It won’t be official until next week, but Zohran Kwame Mamdani, the 33-year-old democratic socialist endorsed by progressive New York congresswoman Alexandria Ocasio-Cortez, has toppled the scandal-plagued former governor and Democratic establishment candidate Andrew Cuomo and won New York City’s mayoral primary.
A New York state assemblyman based in Queens since 2020, Mamdani ran for mayor on a campaign emphasizing making the city more affordable — promoting free city buses, apartment rent freezes, 200,000 more affordable housing units, city-owned grocery stores and public child care.
While Cuomo seemed to have shaken off a sexual harassment scandal and led in polling for much of the campaign, Mamdani surged ahead in recent weeks, appealing to young, working class and left-of-center voters, who got to know him through savvy social media posts, some featuring Bollywood style antics in the streets of the city reflecting his multinational background.

┄┄┄┄┄┄┄┄┄┄

What you should do
In the passage on the New York City mayoral primary, change "recent weeks" to "the final weeks" and give the text again from "While Cuomo seemed" to "his multinational background.".

People photos with keypoints
┄┄┄┄┄┄┄┄┄┄

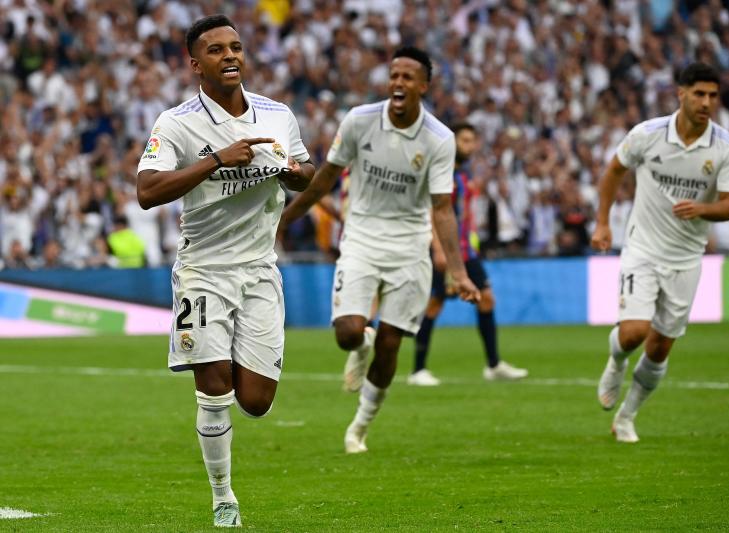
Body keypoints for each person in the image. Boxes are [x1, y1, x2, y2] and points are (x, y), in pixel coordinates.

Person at [136, 15, 314, 527]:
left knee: (255, 402)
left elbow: (307, 174)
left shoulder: (277, 114)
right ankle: (223, 499)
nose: (229, 55)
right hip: (204, 271)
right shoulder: (176, 123)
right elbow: (147, 192)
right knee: (214, 386)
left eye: (235, 47)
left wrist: (292, 171)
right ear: (196, 64)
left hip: (259, 270)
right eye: (215, 50)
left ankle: (222, 362)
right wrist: (215, 160)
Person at [280, 46, 480, 454]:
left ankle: (359, 426)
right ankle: (359, 346)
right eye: (394, 75)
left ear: (423, 86)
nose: (398, 83)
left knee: (392, 341)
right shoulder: (359, 121)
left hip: (409, 246)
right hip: (362, 239)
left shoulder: (440, 140)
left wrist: (458, 274)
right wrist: (284, 218)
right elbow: (324, 180)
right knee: (348, 333)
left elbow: (442, 209)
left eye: (408, 77)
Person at [591, 62, 729, 443]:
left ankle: (627, 416)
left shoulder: (724, 146)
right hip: (642, 247)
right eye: (699, 94)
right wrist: (603, 223)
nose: (706, 102)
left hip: (686, 258)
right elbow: (612, 172)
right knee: (633, 334)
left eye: (712, 95)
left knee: (659, 348)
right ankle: (616, 361)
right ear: (681, 93)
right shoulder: (648, 134)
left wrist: (701, 209)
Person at [409, 123, 528, 386]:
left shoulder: (461, 174)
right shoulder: (441, 172)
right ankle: (418, 370)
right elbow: (433, 211)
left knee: (486, 298)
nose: (470, 146)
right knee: (434, 304)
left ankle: (494, 365)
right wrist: (438, 250)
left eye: (472, 141)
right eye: (464, 140)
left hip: (466, 250)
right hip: (445, 250)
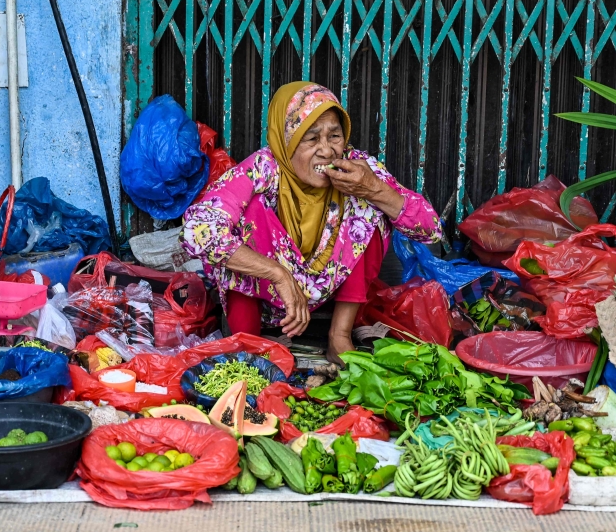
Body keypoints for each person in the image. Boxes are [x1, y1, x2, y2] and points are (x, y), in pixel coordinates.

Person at [181, 82, 441, 363]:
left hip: (326, 292)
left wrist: (375, 189)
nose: (327, 151)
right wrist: (278, 274)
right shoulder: (263, 168)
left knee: (368, 198)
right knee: (247, 212)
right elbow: (198, 231)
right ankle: (248, 341)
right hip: (267, 293)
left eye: (335, 136)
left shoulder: (356, 165)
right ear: (287, 140)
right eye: (311, 138)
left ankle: (338, 335)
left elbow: (431, 229)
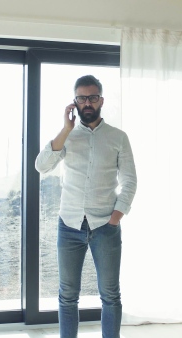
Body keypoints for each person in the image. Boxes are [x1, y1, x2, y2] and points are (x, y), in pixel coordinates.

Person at [35, 75, 137, 338]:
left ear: (101, 100)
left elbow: (129, 181)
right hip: (69, 225)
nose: (87, 103)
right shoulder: (67, 137)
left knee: (110, 295)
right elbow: (41, 165)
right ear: (75, 102)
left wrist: (115, 217)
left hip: (105, 226)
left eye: (92, 97)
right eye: (82, 98)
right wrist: (65, 129)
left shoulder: (118, 137)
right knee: (67, 296)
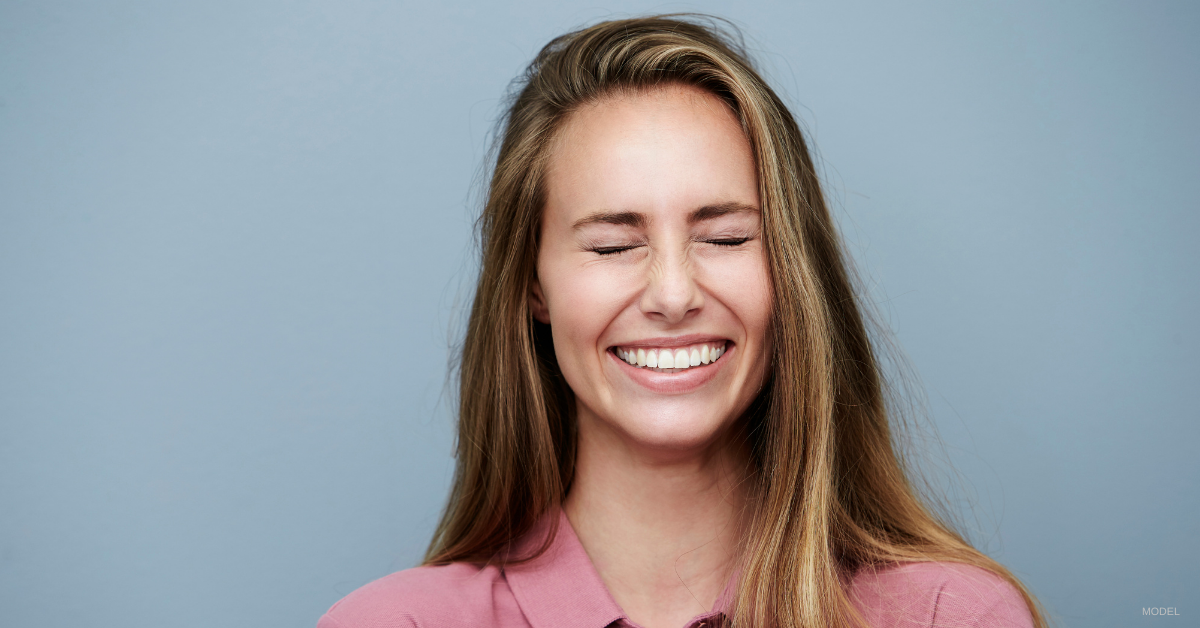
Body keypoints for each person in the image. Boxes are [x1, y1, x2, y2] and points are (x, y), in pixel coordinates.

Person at [317, 14, 1046, 628]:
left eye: (725, 238)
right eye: (612, 244)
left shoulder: (952, 615)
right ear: (532, 288)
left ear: (791, 273)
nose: (672, 293)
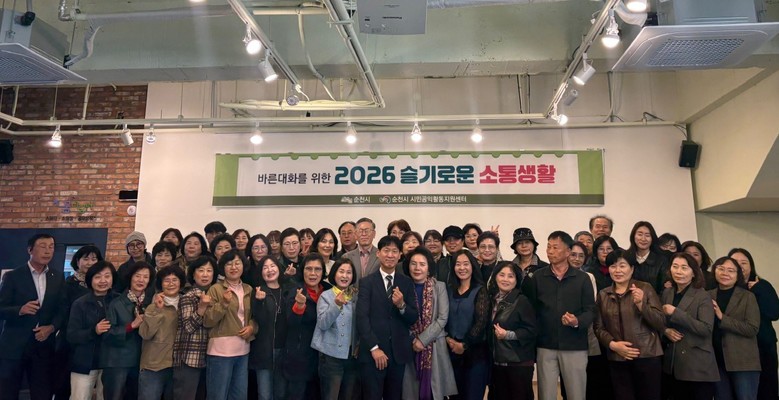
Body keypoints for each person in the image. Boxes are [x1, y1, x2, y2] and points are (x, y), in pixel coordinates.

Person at [522, 231, 595, 400]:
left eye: (555, 247)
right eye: (548, 247)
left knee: (576, 394)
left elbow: (591, 310)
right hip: (545, 345)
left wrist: (577, 321)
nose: (550, 251)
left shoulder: (582, 279)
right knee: (546, 394)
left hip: (574, 345)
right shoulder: (537, 277)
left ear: (568, 251)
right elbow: (530, 311)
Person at [0, 233, 66, 400]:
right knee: (8, 392)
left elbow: (62, 309)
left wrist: (51, 328)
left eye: (51, 247)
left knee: (42, 392)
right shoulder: (13, 276)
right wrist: (20, 310)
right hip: (14, 345)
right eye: (43, 246)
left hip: (43, 346)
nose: (48, 251)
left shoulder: (57, 277)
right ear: (30, 250)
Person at [593, 249, 665, 400]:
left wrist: (641, 305)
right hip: (617, 357)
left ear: (632, 269)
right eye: (613, 266)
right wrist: (613, 345)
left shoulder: (645, 288)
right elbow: (598, 327)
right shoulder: (603, 294)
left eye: (622, 266)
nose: (617, 270)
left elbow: (660, 322)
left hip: (646, 355)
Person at [356, 235, 420, 400]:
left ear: (400, 255)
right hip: (373, 353)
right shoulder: (367, 282)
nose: (390, 255)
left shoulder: (406, 282)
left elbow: (413, 317)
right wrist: (374, 348)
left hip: (398, 354)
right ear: (378, 253)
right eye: (386, 250)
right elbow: (362, 318)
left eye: (394, 251)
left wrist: (402, 305)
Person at [660, 252, 718, 400]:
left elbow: (706, 329)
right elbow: (660, 321)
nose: (678, 271)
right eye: (675, 266)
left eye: (684, 268)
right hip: (673, 364)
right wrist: (665, 331)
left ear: (693, 273)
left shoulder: (702, 295)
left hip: (697, 365)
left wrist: (676, 312)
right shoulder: (667, 293)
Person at [402, 247, 457, 400]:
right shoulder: (403, 287)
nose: (417, 268)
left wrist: (422, 339)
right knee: (411, 392)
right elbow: (399, 318)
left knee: (434, 391)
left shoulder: (439, 287)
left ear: (429, 267)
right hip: (409, 345)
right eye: (413, 263)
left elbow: (442, 318)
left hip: (434, 345)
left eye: (422, 264)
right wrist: (413, 339)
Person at [204, 250, 257, 400]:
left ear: (243, 266)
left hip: (243, 350)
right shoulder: (216, 289)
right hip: (220, 351)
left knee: (239, 395)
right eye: (229, 264)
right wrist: (224, 304)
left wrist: (252, 327)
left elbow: (255, 316)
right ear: (223, 267)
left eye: (237, 263)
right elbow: (207, 320)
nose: (233, 267)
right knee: (217, 395)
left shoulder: (249, 289)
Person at [728, 248, 779, 400]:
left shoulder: (762, 285)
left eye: (744, 262)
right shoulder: (726, 289)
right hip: (737, 350)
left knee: (767, 389)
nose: (740, 266)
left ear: (751, 266)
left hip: (763, 346)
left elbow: (774, 313)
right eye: (735, 262)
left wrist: (758, 289)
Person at [55, 245, 104, 400]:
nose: (90, 262)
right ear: (77, 261)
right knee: (64, 385)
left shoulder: (102, 286)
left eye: (94, 259)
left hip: (94, 345)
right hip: (70, 342)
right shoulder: (68, 284)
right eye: (86, 258)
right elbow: (62, 313)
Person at [709, 256, 761, 400]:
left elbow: (752, 328)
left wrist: (722, 317)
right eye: (721, 269)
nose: (725, 273)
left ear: (738, 275)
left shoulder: (747, 297)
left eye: (731, 270)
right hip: (716, 361)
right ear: (714, 271)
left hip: (743, 362)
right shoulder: (707, 295)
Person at [102, 261, 155, 400]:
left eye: (145, 277)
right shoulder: (116, 303)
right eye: (137, 276)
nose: (141, 280)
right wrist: (131, 326)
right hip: (118, 361)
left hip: (141, 361)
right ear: (130, 277)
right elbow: (107, 334)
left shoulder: (151, 304)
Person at [67, 261, 118, 400]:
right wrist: (94, 331)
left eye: (107, 276)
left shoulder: (119, 301)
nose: (103, 281)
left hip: (111, 362)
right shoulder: (80, 303)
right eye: (97, 277)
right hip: (84, 362)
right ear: (90, 280)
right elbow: (72, 335)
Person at [283, 253, 331, 399]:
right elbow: (291, 322)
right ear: (302, 270)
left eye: (317, 269)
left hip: (323, 357)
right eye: (308, 269)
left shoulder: (329, 290)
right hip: (300, 357)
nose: (313, 273)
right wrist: (299, 305)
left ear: (323, 272)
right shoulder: (295, 290)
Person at [488, 262, 538, 400]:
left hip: (518, 363)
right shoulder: (491, 299)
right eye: (502, 275)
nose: (505, 279)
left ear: (516, 280)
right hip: (497, 363)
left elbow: (532, 330)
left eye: (510, 276)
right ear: (495, 277)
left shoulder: (522, 301)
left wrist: (507, 335)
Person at [568, 242, 610, 400]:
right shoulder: (558, 276)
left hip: (585, 329)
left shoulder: (588, 276)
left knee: (591, 376)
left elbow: (590, 304)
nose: (577, 259)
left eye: (581, 256)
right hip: (565, 332)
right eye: (573, 255)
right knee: (569, 379)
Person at [312, 259, 360, 400]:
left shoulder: (356, 296)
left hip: (351, 356)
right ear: (334, 274)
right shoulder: (326, 296)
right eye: (341, 271)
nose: (345, 276)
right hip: (330, 357)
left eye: (349, 272)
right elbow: (323, 324)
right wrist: (336, 305)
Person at [445, 250, 490, 400]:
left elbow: (481, 322)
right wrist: (448, 339)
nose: (462, 268)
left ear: (473, 266)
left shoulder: (480, 290)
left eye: (466, 264)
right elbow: (443, 317)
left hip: (475, 354)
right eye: (458, 264)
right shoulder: (449, 289)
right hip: (451, 352)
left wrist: (464, 345)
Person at [173, 256, 218, 400]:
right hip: (189, 358)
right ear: (193, 274)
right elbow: (188, 327)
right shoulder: (188, 297)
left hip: (209, 356)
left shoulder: (215, 296)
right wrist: (202, 308)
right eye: (201, 270)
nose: (205, 274)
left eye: (209, 271)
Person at [138, 266, 186, 399]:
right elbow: (145, 334)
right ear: (161, 284)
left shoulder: (187, 304)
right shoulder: (152, 307)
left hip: (178, 365)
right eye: (167, 280)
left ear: (181, 283)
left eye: (174, 280)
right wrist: (157, 311)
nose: (171, 284)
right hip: (154, 365)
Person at [251, 256, 291, 400]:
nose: (269, 270)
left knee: (281, 393)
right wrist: (259, 302)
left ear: (279, 268)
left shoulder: (288, 290)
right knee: (265, 394)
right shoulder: (258, 292)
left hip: (284, 350)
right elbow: (258, 321)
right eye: (265, 267)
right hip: (264, 351)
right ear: (261, 272)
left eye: (272, 266)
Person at [626, 221, 668, 294]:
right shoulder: (626, 257)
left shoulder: (661, 260)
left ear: (652, 238)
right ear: (633, 236)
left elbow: (663, 287)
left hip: (653, 299)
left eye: (647, 235)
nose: (643, 239)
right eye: (640, 234)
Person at [343, 217, 380, 285]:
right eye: (360, 231)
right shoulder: (347, 257)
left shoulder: (381, 255)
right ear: (355, 235)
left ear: (374, 234)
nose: (364, 234)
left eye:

┄┄┄┄┄┄┄┄┄┄

Written reply
While Cuomo seemed to have shaken off a sexual harassment scandal and led in polling for much of the campaign, Mamdani surged ahead in the final weeks, appealing to young, working class and left-of-center voters, who got to know him through savvy social media posts, some featuring Bollywood style antics in the streets of the city reflecting his multinational background.